Why the gauge field must real at first in Yang-Mill Lagrangian?

 

[ndung200790]

I mean why in covarian derivative the gauge field must be real?

 

[ndung200790]

That deduce from definition of Lie group.Is that correct?Then we can deduce that gluons are electric chargeless and so does photon.

 

[Einj]

I'll give you an example. In a YM theory you require the invariance of the lagrangian under local gauge transformations belonging to a certain Lie group. This transformation act, for example on fermion fields, as:

$$\psi(x)\rightarrow U(x)\psi(x)$$

where U(x) belongs to a particular representation of the considered Lie group. In order to have an invariant lagrangian under such transformations a covariant derivative is introduced. This derivative is written as:

$$D_\mu\psi(x)=(\partial_\mu + i\Gamma_mu(x))\psi(x)$$

where $\Gamma_\mu(x)$ are called connections. The connections are written as a real combination of the Lie group's generators:

$$\Gamma_\mu(x)=A^i_\mu(x)T^i$$

and A is the gauge field.

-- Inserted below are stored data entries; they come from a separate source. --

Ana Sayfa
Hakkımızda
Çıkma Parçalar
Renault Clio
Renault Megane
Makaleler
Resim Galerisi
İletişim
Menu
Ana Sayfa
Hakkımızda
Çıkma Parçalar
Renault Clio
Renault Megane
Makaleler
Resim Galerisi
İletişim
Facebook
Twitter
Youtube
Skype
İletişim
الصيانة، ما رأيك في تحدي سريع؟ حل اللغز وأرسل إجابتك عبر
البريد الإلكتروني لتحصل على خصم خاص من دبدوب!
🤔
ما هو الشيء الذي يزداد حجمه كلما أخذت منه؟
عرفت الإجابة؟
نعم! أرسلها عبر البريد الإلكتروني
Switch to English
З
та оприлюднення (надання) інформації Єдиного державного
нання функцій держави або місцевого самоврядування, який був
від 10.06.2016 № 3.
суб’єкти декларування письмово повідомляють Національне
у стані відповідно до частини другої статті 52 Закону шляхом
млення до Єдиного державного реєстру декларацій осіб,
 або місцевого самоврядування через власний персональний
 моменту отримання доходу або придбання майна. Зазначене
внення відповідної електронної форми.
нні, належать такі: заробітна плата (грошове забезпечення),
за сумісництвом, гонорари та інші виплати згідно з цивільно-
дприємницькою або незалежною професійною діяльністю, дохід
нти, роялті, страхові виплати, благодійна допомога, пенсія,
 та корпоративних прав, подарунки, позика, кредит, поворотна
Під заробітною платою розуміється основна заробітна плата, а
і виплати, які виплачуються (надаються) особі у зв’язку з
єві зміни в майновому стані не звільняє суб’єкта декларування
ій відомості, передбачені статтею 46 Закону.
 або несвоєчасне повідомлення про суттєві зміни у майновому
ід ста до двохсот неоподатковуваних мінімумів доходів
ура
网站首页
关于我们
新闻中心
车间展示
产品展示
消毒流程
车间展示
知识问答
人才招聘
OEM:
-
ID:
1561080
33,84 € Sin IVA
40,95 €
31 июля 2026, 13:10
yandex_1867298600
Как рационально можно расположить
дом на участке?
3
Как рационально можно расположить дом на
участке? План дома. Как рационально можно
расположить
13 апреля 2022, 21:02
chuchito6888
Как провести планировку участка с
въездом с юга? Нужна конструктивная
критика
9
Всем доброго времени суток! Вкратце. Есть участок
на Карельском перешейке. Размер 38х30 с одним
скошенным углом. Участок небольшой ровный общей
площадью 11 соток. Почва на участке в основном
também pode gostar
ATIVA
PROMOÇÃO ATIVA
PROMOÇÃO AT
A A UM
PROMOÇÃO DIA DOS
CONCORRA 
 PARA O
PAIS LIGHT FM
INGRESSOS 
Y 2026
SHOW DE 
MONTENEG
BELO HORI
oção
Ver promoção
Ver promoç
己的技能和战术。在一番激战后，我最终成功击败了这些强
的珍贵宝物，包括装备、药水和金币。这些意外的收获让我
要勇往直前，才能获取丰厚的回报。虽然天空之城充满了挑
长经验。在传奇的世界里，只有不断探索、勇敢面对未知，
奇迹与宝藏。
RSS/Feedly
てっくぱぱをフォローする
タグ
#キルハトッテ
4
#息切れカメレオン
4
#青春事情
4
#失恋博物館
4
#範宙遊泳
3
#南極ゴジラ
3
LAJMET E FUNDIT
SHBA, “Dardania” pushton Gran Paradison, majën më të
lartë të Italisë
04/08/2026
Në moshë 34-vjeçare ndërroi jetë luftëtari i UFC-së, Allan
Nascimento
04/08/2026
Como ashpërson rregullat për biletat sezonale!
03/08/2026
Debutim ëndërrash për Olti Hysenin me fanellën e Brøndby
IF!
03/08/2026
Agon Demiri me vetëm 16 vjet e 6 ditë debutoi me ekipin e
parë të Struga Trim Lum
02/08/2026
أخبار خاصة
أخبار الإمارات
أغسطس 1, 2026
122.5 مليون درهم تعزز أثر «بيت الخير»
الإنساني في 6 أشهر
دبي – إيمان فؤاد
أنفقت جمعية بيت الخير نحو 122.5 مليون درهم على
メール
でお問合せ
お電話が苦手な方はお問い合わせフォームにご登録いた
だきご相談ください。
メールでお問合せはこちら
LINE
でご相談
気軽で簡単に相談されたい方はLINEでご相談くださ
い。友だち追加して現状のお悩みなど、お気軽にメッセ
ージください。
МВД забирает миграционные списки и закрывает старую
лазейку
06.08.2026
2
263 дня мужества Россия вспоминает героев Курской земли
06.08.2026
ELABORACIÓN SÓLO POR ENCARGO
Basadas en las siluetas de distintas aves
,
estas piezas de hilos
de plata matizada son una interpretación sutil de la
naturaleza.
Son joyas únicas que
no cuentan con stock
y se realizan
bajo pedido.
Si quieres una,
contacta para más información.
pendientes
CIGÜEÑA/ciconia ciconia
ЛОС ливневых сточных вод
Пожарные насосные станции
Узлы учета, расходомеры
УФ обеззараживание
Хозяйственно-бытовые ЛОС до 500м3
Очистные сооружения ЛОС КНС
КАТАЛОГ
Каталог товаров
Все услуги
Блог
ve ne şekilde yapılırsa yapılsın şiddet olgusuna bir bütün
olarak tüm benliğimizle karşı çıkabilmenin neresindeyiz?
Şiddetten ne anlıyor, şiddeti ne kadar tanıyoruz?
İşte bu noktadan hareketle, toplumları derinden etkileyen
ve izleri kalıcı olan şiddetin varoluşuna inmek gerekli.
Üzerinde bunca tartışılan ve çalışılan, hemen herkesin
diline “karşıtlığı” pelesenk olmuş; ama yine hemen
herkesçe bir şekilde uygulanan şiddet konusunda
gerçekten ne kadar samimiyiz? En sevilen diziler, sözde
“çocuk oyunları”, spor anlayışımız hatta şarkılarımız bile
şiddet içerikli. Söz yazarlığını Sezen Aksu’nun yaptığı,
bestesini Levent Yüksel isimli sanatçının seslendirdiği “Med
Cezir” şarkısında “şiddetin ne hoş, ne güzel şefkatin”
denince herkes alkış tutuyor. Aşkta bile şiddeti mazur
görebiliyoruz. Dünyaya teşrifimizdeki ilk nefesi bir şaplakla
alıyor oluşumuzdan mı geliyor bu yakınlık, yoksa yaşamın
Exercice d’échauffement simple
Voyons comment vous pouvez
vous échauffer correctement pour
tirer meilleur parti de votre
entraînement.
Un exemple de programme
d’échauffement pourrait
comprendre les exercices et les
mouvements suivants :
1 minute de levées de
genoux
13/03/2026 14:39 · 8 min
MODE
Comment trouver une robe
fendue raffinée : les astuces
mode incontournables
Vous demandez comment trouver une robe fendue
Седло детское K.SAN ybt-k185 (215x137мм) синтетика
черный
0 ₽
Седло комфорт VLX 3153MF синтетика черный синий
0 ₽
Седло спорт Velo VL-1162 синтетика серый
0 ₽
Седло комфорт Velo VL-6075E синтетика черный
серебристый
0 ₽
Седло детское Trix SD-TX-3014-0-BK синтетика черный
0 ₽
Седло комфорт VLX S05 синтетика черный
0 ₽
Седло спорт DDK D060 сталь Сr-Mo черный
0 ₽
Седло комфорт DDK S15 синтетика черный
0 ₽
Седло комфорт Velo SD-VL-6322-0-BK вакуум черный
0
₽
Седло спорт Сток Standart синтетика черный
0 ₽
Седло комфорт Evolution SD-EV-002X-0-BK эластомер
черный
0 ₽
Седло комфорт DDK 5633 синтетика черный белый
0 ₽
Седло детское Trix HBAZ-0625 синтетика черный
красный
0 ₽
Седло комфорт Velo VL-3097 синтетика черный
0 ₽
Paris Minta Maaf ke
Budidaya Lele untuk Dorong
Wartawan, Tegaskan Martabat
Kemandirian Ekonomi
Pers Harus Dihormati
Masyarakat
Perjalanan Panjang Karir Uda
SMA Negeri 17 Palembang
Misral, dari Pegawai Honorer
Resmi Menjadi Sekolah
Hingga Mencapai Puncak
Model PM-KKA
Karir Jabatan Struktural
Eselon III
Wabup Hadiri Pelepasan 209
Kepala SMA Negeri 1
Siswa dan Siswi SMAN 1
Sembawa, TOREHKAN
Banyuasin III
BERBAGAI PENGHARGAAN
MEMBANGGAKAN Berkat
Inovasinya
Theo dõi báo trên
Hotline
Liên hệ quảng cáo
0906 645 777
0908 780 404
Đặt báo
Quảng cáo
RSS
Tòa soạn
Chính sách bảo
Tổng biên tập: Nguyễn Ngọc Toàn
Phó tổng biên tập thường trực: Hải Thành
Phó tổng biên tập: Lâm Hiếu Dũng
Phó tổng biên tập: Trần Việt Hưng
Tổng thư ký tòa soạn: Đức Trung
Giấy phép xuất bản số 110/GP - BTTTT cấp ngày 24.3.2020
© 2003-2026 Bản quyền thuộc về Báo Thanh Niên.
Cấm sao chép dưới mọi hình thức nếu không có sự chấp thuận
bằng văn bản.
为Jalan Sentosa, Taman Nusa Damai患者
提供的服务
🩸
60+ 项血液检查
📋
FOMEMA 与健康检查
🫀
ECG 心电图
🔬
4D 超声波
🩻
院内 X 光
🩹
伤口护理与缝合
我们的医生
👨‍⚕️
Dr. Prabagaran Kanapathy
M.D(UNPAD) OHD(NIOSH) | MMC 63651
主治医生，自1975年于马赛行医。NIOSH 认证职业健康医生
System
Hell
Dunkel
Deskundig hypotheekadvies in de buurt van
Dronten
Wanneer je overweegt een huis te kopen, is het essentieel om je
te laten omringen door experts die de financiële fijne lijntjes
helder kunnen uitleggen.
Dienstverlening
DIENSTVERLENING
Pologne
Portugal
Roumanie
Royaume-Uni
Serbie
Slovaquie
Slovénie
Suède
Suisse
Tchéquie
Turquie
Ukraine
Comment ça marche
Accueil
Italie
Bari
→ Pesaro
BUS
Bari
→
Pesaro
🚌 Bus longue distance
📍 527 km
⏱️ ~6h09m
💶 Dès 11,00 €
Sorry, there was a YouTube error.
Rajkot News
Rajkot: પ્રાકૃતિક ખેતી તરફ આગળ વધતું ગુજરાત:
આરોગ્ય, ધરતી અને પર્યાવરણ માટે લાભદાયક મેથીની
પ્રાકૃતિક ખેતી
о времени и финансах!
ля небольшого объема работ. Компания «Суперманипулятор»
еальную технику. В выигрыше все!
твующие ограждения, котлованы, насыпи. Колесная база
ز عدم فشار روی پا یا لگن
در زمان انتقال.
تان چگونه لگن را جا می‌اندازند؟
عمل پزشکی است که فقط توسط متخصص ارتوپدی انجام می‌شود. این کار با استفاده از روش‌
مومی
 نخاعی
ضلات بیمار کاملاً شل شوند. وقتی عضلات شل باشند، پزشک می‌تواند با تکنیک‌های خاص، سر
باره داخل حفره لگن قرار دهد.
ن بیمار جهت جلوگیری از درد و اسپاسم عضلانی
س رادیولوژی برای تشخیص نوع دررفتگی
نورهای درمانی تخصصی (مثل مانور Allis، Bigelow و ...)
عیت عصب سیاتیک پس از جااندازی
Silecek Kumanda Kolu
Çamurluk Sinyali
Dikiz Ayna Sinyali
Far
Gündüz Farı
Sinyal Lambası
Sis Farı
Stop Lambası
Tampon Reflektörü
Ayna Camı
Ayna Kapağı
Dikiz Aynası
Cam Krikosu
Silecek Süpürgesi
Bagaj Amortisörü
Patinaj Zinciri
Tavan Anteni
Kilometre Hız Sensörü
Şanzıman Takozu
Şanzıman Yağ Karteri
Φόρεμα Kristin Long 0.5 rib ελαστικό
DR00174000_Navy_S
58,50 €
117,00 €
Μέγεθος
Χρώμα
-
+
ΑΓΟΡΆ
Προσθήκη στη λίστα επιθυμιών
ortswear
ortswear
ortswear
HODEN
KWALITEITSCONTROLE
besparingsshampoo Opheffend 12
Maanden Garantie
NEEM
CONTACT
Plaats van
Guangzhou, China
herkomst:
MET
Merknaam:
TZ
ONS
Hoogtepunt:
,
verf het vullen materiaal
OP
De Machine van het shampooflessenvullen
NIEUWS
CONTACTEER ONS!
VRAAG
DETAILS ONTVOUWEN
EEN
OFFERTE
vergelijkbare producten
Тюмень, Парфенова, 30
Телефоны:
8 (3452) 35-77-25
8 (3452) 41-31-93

So, yes, that's why gluons, photons and Zs are neutral.

 

[ndung200790]

The symmetry transformation is unita transformation?

 

[Einj]

Yes.

 

[ndung200790]

Why we choose unita symmetry SU(3),SU(2),U(1) but do not choose other Lie group?Is it required by Quantum Mechanics for Quantum Field Theory?

 

[Einj]

Unitary symmetry transformations are required by Quantum Mechanics because they preserve the scalar products, i.e. the observables.